The baselines of the experiments are as following: BKT, which is based on Bayesian inference; DKT, which uses recurrent neural networks to model student learning; EKTA, which incoporate exercise text features and attention mechanism into the recurrent neural networks; EHFKT_K/S/D, a simplified version of EHFKT, which only contains KDES/SFES/DFES system. The input of EHFKT series is the concatenation of problem encoding and the ouput of each system; EHFKT_T, which contains all subsystems. It diagnoses the transition of mastery of knowledge, while EHFKT diagnoses transition of the mastery of semantic features.

3.2 Experimental Results

Hierarchical Clustering Result. The SFES system uses Bert and Hierarchical Clustering to obtain semantic features of questions. Figure 3 shows the visualization of the clustering results of 11410 questions. The y-axis corresponds to the classification threshold and x-axis corresponds to each exercise. Table 1 implies the result of clustering when the number of clustering \(\lambda _{s}\) is 912.

Fig. 3.
figure 3

Hierarchical clustering result

Fig. 4.
figure 4

AUC of EHFKT series

EHFKT Result. In this part, our experiment divides the dataset into a training set with 105,744 learners’ logs and a test dataset with 26,435 learners’ logs. Figure 4 shows the transition of AUC during the training process. Table 2 shows the overall comparing results in this task. The results indicate that EHFKT performs better than other baseline models. Thus, we could draw several conclusions from the result: In the knowledge tracing task, adding hierarchical features can better represent questions; Besides, tracing the mastery of semantic clusterings can predict students’ performance more precisely. The reason is that the exercises contained in the same clusters have similar knowledge distribution, difficulty, and semantics; This result also demonstrates the instability of the tracing of knowledge mastery since the difficulty of an exercise is unpredictable.

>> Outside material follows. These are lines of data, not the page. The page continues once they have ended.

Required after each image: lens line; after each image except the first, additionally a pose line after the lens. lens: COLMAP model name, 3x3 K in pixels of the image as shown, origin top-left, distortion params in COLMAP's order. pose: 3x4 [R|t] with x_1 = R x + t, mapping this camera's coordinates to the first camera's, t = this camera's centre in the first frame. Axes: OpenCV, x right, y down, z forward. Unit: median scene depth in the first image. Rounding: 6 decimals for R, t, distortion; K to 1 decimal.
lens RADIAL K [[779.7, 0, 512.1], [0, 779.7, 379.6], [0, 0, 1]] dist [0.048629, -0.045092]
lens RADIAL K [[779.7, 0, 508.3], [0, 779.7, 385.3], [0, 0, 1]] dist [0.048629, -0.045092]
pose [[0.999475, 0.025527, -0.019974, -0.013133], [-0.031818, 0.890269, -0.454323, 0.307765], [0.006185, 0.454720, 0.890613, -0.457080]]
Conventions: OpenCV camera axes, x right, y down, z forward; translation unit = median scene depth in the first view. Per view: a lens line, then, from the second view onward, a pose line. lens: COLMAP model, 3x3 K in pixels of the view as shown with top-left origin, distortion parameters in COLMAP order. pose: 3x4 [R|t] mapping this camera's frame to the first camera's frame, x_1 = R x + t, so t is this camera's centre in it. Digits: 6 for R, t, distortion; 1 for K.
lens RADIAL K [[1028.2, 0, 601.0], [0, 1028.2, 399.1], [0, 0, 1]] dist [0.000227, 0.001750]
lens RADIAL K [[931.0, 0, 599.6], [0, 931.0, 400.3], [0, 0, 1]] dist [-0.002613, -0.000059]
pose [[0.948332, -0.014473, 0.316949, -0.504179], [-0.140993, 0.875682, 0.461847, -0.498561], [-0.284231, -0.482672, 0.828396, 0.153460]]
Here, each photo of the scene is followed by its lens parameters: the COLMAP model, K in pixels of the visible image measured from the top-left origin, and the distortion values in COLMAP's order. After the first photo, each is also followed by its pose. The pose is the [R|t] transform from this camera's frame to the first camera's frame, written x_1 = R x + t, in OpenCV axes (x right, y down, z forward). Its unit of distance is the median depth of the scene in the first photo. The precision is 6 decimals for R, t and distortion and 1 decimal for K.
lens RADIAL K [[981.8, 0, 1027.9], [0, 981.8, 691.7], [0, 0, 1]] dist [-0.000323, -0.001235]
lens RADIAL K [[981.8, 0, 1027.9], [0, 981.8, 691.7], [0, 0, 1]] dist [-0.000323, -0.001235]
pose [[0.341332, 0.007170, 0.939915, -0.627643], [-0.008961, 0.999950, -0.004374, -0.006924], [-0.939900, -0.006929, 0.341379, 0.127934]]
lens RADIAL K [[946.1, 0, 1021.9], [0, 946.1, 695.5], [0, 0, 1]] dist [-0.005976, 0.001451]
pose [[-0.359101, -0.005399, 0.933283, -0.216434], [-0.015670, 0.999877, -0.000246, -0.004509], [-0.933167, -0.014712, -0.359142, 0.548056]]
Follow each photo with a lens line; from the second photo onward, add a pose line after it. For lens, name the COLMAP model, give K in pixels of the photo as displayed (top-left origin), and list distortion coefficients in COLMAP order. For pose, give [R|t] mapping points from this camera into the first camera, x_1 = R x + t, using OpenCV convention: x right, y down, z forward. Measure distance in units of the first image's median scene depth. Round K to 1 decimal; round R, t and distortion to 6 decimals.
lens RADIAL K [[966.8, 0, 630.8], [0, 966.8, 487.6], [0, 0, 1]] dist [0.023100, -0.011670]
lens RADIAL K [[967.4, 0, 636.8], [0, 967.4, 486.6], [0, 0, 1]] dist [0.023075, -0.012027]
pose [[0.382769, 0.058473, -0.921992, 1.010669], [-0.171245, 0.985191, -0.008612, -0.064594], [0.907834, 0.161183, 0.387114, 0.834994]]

Table 2. Evaluation metrics of different deep learning methods

4 Conclusions

In this article, we propose a novel knowledge tracing framework which could extract the knowledge distribution, semantic features and difficulty from the exercise. Besides, We introduce the diagnosis of semantic features of questions into knowledge tracing, which leads to more accurate performance prediction. Although the meaning of these semantic clusters is beyond people’s understanding, in the future we will try extracting the meaning of the exercises in the same cluster by text sumarization technique to make the data-driven clusters result more understandable to human.